Jason Deacon Team : Web Development Tags : Web Development

Performance-oriented search system for websites

Jason Deacon Team : Web Development Tags : Web Development

When allowing users to search your website you need to consider the system that will perform the actual search in the background. Many clients will choose to have Google search integrated which is perfectly adequate if you have a large public facing content website, but as soon as you want users to be able to search content which is protected through registration, or want users to search using very specific criteria (value X > 30, value Y contains "blue") then you need to look elsewhere.

Enter Lucene.NET. Lucene.NET is a .NET port of the Java-based search system, Lucene. Lucene.NET is used in tens of thousands of applications in production environments world-wide and is very robust, performant and flexible. In fact if you have used Umbraco, then you've indirectly used Lucene.NET, as Umbraco uses Examine, which internally uses Lucene.NET. The integration is typical of using a search system and very straight forward, you index it with content which is made up of one or many fields of data and then you query that index.

Typically you would have your web application update the content through Lucene.NET so it can add/update the data in its internal index (which is stored on disk, rather than in a SQL database). When you tell Lucene.NET to update its index, you create a 'Document' and add fields of data to that document, telling Lucene.NET about what it should do with the data regarding indexing and storage. This is important because when you perform a query against Lucene.NET and it returns results, you are only going to get the fields of data that you specified Lucene.NET should store.

For example, if you were indexing a News item which had the following internal fields:

Id Title Date Created Short Description Full Content Author Name Last Modified By User Created By User Previous Version

You would typically tell Lucene.NET:

Id Store only
Title Store only
Date Created Store only
Short Description Store only
Full Content Store only
Author Name Store only
Last Modified By User Don't add to the document
Created By User Don't add to the document
Previous Version Don't add to the document
IndexContent: (Title + Short Description + Full Content + Author Name) Index Only

Excluding fields that are not relevant to the content to be shown to the user, or used to identify the content (it's Id) keeps the Lucene.NET indexes small and fast. The approach of having a combined field with the other data in it is just for simplicity for querying. Instead of telling Lucene.NET to first index, and then query multiple fields given the users keywords, you can just specify a single field and know exactly the content that will be searched. It's more of a time saver than a required approach when integrating Lucene.NET.

Also, by placing 'store only' fields in the Lucene documents it means that when you perform a query and get back a set of results, you should have all the information you need to display that piece of data in a search result listing, and maybe even in it's entirety which is a massive performance increase over having to perform a search query first, then retreive all matching data from your data store based on the results you get back.

Using this approach we have been able to index over one hundred thousand documents (a process which takes mere seconds when done correctly) and perform queries against them in less than 10ms.
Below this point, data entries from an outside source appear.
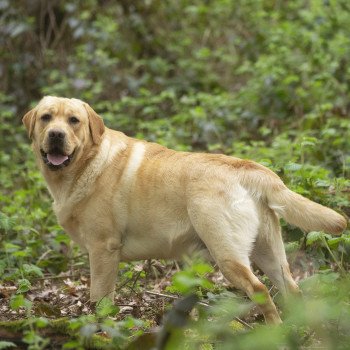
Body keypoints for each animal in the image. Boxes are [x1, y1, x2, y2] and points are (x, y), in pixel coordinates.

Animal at [22, 96, 348, 326]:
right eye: (46, 117)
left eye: (74, 121)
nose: (56, 134)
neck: (87, 162)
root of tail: (246, 167)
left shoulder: (103, 251)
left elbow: (100, 300)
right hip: (269, 252)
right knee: (292, 289)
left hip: (227, 254)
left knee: (261, 290)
Also, when working with Lucene (especially when developing the search queries) it helps to be able to visualise what Lucene is actually doing with your query. For that, you can use a tool called Luke which you can get from here (http://www.getopt.org/luke/). You will be able to see exactly what data you are getting back when you perform a specific query, and also be able to play around with query syntax to ensure that your code is generating the correct query when users perform searches.

Of course there's no such thing as a silver bullet, and with Lucene.NET there are a few things to keep in mind. First, the first application which uses a common Lucene.NET index location on disk holds a lock on those files, meaning that multiple applications can not use the same index at the same time. This is only really a problem if you plan on having your CMS index content that the users create and if it's a separate application (Umbraco is one instance for front end and CMS, so there are no locking issues there).